Aquisition and Processing

  1. Wild-Type Embryo Data Table (Sample ID: GSM801363); GEO Accession Number: GSE32336 was downloaded as GSM801363-2802.tab

The table has been processed according to Fischer et al. (2011) and contains unique sequences and counts obtained from the FASTQ seqeunceing file (filtered for Q>20)
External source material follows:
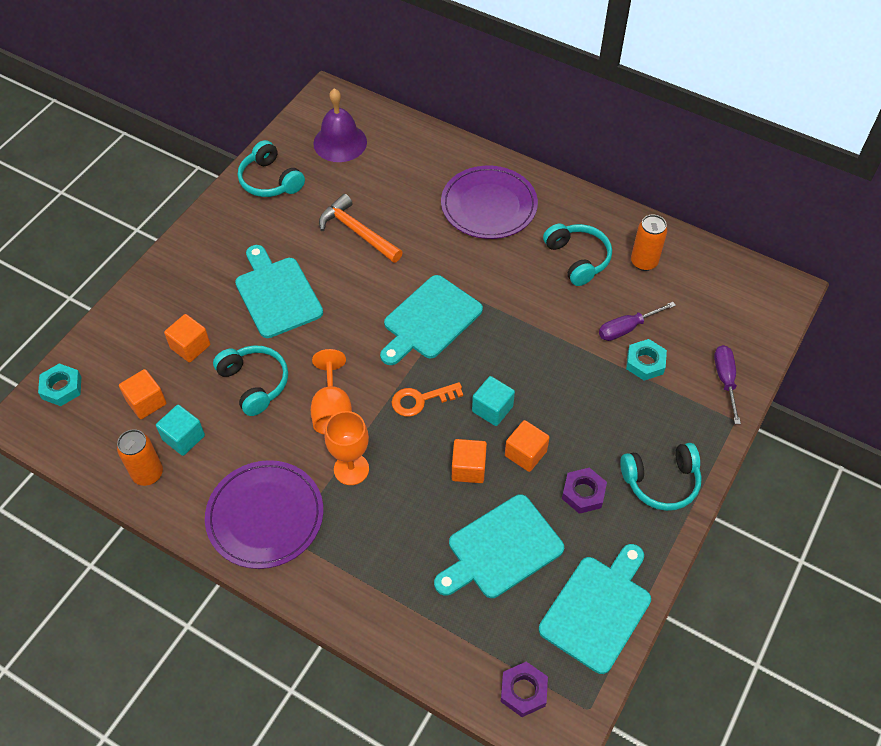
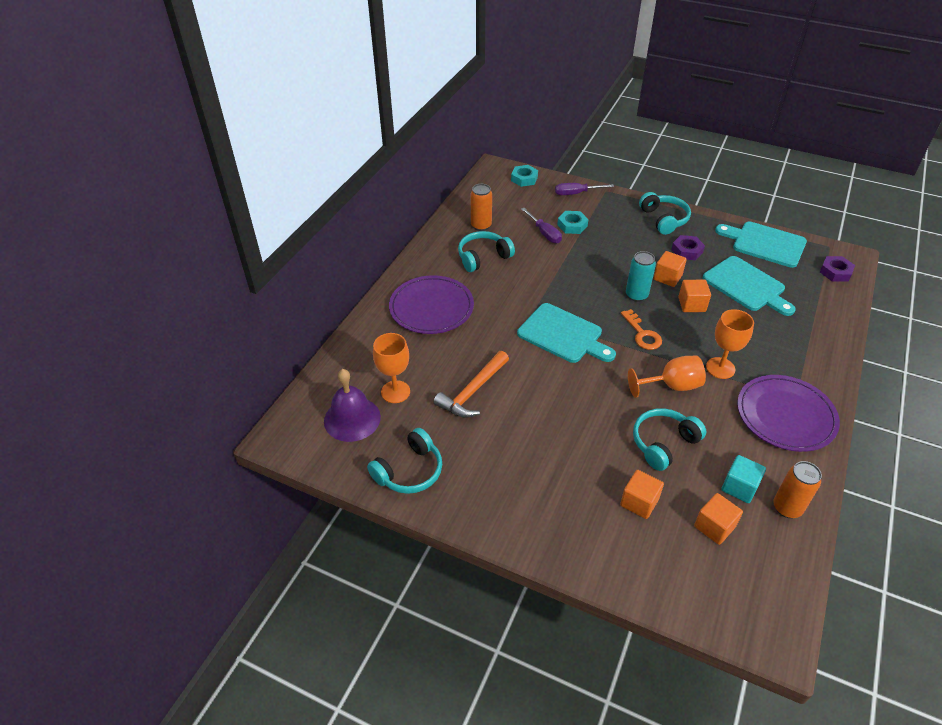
camera: 95 degrees left, 10 degrees down
(62, 388) = (726, 612): turquoise nut -> turquoise nut (524, 179)
(277, 294) = (559, 442): turquoise cutting board -> none
(368, 173) = (395, 392): none -> orange goblet
(492, 409) = (636, 295): turquoise cube -> turquoise can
  1. Header details were removed and sequences converted to FASTA format
tail -n +4 GSM801363-2802.tab > GSM801363_WTembryo.tab 

awk '{print ">" NR; print $0}' GSM801363_WTembryo.tab > GSM801363_rawseqs_WTembryo.fa 
  1. Length filtering was performed with the NGS TOOLBOX script, TBr2_length-filter.pl, from the small RNA group, Mainz University
perl TBr2_length-filter.pl -i GSM801363_rawseqs_WTembryo.fa -o biological_data/Pass_uncol.fa -min 15 -max 30
perl TBr2_length-filter.pl -i GSM801363_rawseqs_WTembryo.fa -o 26_embryo.fa -min 26 -max 26
perl TBr2_length-filter.pl -i GSM801363_rawseqs_WTembryo.fa -o 22_embryo.fa -min 22 -max 22
  1. 22G and 26G seqeunces were then selected using GREP
grep '^G' -B 1 26_embryo.fa | sed '/--/d' > biological_data/26G_uncol.fa
grep '^G' -B 1 22_embryo.fa | sed '/--/d' > biological_data/22G_uncol.fa
  1. 22G and 26G sequences were also collapsed using, TBr2_collapse.pl, in NGS TOOLBOX from the small RNA group, Mainz University

Simulated Data

Files

The files contained within simulated_data/ include:

  • ref.fasta; referece sequence (row 1 in alignment.csv)
  • reads.fasta; query sequences (rows 2-29 in alignment.csv)
  • alignment.pdf; a visual alignment of how the reads align to the genome

These can be run to test that stepRNA is working on your system and provide a small dataset to help understand the output.